En janvier 2002, les sociétés Dargaud Lombard et Lucky Comics ont constaté que des bandes dessinées, dont elles étaient éditrices, étaient reproduites intégralement sous forme numérique sur le site www.chez.com/bdz, et ce sans leur accord. Les sociétés éditrices ont alors assigné la société Tiscali en contrefaçon et pour non-respect des dispositions de l'article 43-9 de la loi du 30 septembre 1986 modifiée par la loi du 1er août 2000.
Dans un arrêt du 7 juin 2006, la Cour d'Appel de Paris avait estimé que « [l']intervention [de la société Tiscali Media] ne saurait se limiter à [une] simple prestation technique dès lors qu'elle propose aux internautes de créer leurs pages personnelles à partir de son site www.chez.tiscali.fr (...) ; Que tel est le cas de la page personnelle www.chez.com/bdz à partir de laquelle sont accessibles les bandes dessinées litigieuses, de sorte que la société Tiscali Media doit être regardée comme ayant aussi la qualité d'éditeur dès lors qu'il est établi qu'elle exploite commercialement le site www.chez.tiscali.fr puisqu'elle propose aux annonceurs de mettre en place des espaces publicitaires payants directement sur les pages personnelles, telle que la page www.chez.com/bdz, sur laquelle apparaissent (...) différentes manchettes publicitaires ». La Cour d'Appel retenait qu'à la qualité d'éditeur de la page personnelle s'ajoutait celle d'hébergeur.
La société Tiscali faisait alors valoir dans son pourvoi d'une part qu'elle « se bornait à proposer aux internautes leurs pages personnelles, ..., moyennant la mise en place d'espaces publicitaires sur lesdites pages personnelles, [...], la société Tiscali média exerçait la fonction technique de fournisseur d'hébergement et non la fonction éditoriale d'auteur de pages personnelles ... » et d'autre part « qu'en tout état de cause, l'article 49-3 alinéa 1, ..., ne met à la charge des fournisseurs d'hébergement qu'une obligation de conservation des données d'identification fournies par les auteurs des sites hébergés, sans édicter aucune obligation de contrôle de la pertinence des informations données ... ».

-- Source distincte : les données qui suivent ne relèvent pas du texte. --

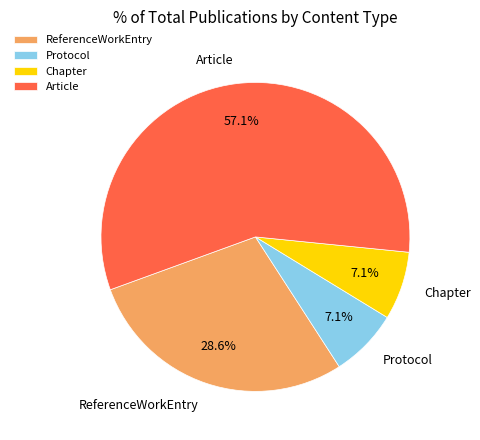

The Protocol slice represents 7% of the pie. True or false?

True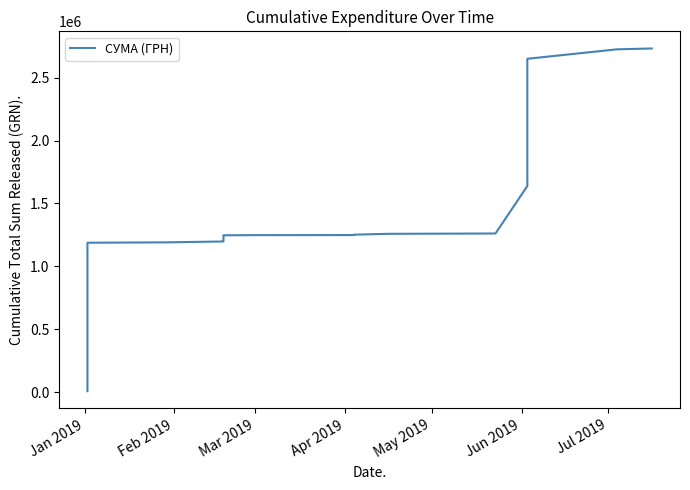

Reading left to right, extract all data points from this chart.

6863.2	12323.2	146153.5	1187298.0	1190296.8	1197317.2	1204337.5	1211357.8	1218378.2	1225398.5	1232418.9	1239439.2	1246459.5	1247628.3	1248364.3	1251358.3	1258158.3	1260753.3	1638083.3	1955314.9	2332644.9	2649876.4	2724977.2	2731777.2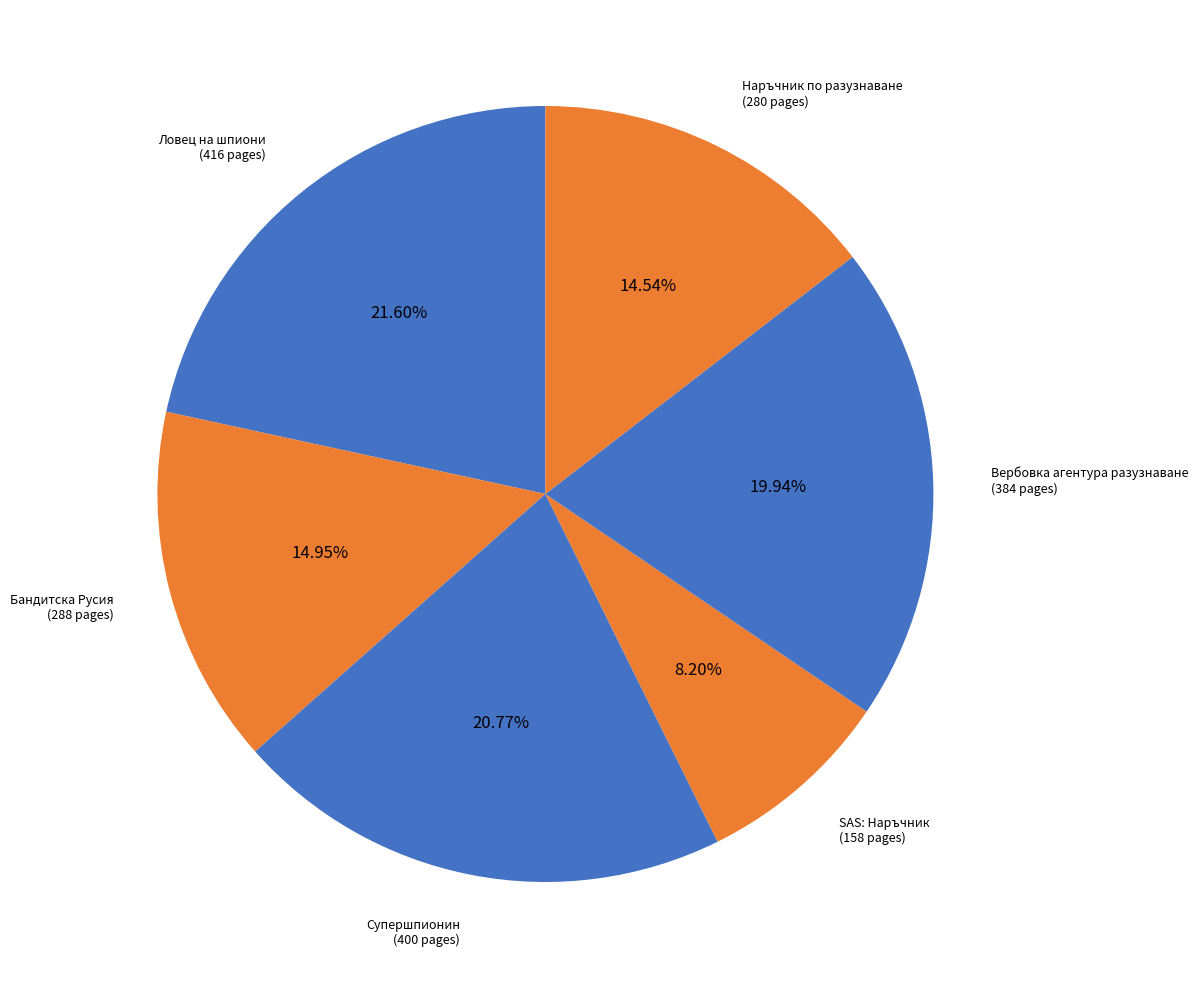

Does Супершпионин (400 pages) represent more than half of the total?

No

Malgré cette argumentaire, la Cour de Cassation reprend, dans son attendu, l'argumentaire de la Cour d'Appel et se réfère au pouvoir souverain d'appréciation des juges du fond pour énoncer « Mais attendu que l'arrêt relève que la société Tiscali média a offert à l'internaute de créer ses pages personnelles à partir de son site et proposé aux annonceurs de mettre en place, directement sur ses pages, des espaces publicitaire dont elle assurait la gestion ; que par ces seules constatation souveraines faisant ressortir que les services fournis excédaient les simples fonctions techniques de stockage ».
Cet arrêt soulève de nombreuses questions et laisse quelques points en suspens.
La décision de la Cour de Cassation fondée sur le pouvoir d'appréciation des juges du fond et l'absence de réponses aux moyens soulevés dans le pourvoi tendent à considérer cet arrêt comme un simple arrêt d'espèce. Il est donc nécessaire d'attendre que la Cour de Cassation se prononce sur le fondement de la LCEN pour affirmer s'il s'agit effectivement d'un arrêt d'espèce ou s'il peut être considéré comme un arrêt de principe. Cet arrêt ne serait-il pas un signe envoyé par la Cour de Cassation au législateur pour modifier la réglementation en vigueur et l'adapter aux acteurs du web 2.0 ainsi qu'à l'état actuel de la jurisprudence ? Le clivage juridique, opéré par la LCEN, entre hébergeur et éditeur de contenu semble avoir vécu.